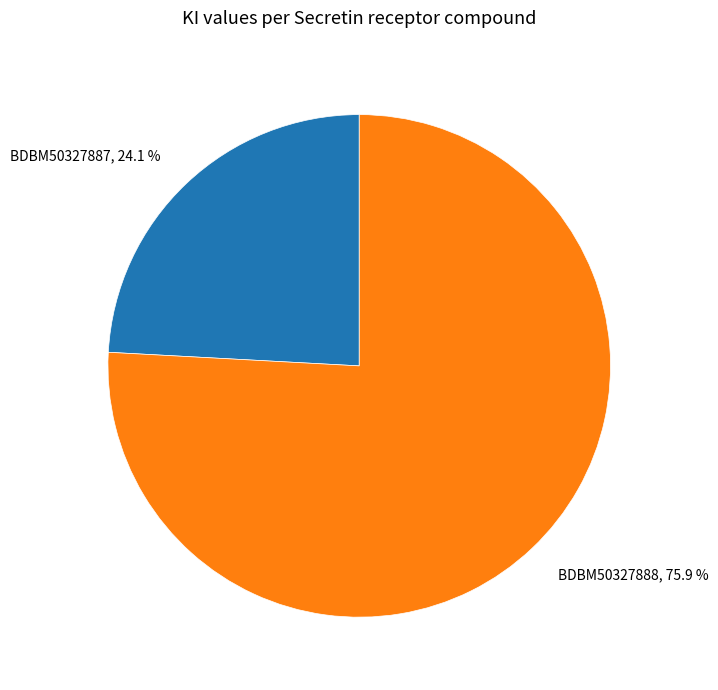

Is there any slice that represents more than half of the pie?

Yes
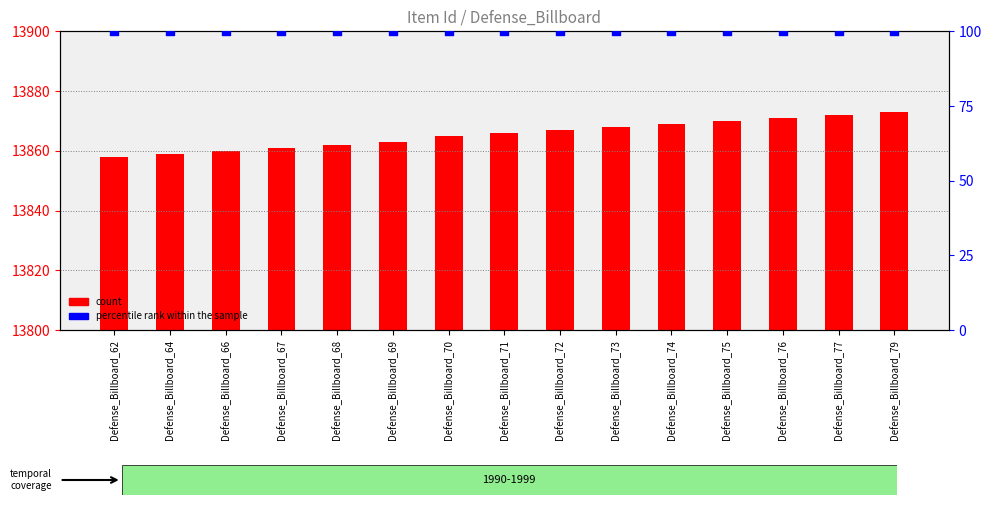

At how many categories does at least one series exceed 11625?

15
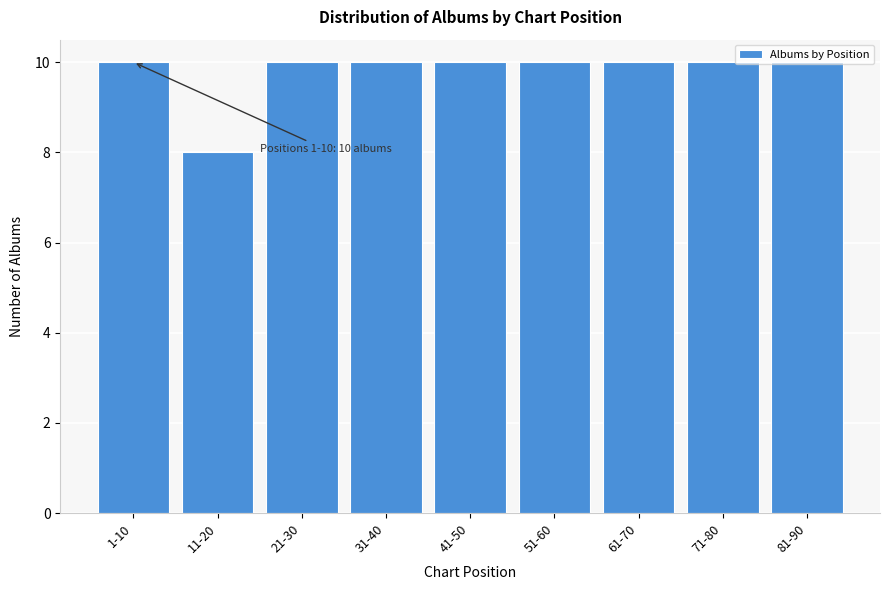

Which has a higher value, 11-20 or 1-10?

1-10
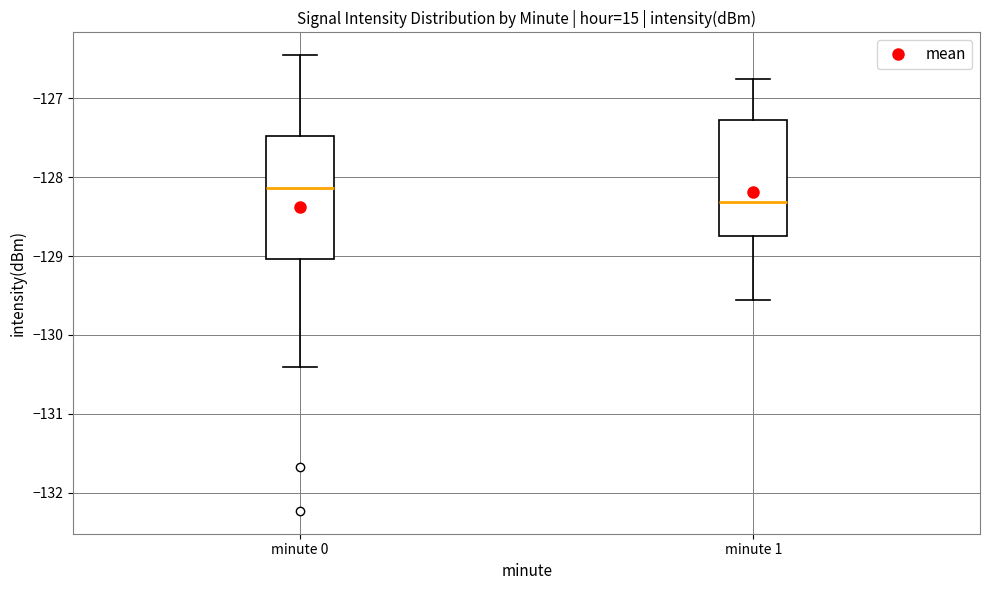

Reading left to right, read every box against the y-axis: the position of its median line, the range the box covers, and the ends of its whiskers. The values are not printed on the chart, so give them approximately, as read against the axis.

minute 0: median -128.1, box -129.0 to -127.5, whiskers -130.4 to -126.5
minute 1: median -128.3, box -128.7 to -127.3, whiskers -129.6 to -126.8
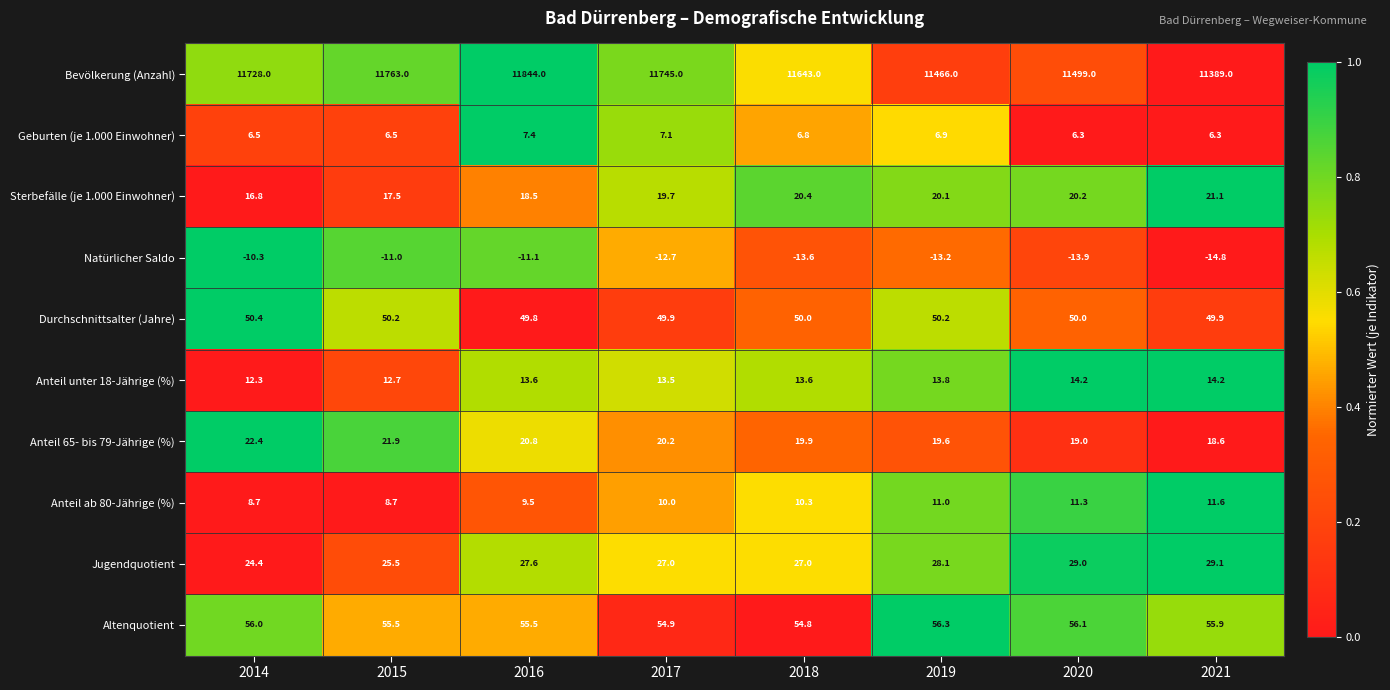

What is the difference between the maximum and minimum values in the Geburten (je 1.000 Einwohner) series?

1.1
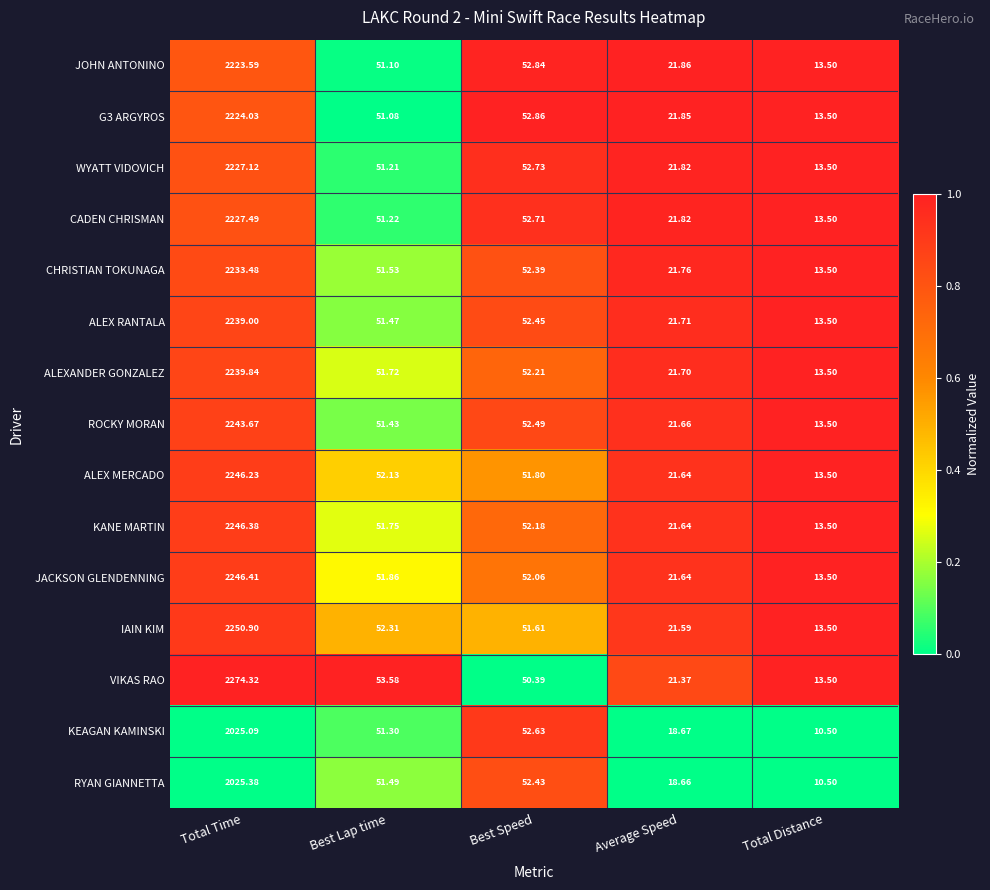

At which category does the chart reach its minimum across all series?

Total Distance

################

--- WHAT THIS TASK INVOLVES ---
From the start of the items through the line with "Reading left to", write the lines out again with "higher" replaced by "larger" and nothing else changed. Leave out the pictures.

--- SOLVED PROBLEM ---
Is there any slice that represents more than half of the pie?

Yes

At how many categories does at least one series exceed 11625?

15

Which has a larger value, 11-20 or 1-10?

1-10

Reading left to right, read every box against the y-axis: the position of its median line, the range the box covers, and the ends of its whiskers. The values are not printed on the chart, so give them approximately, as read against the axis.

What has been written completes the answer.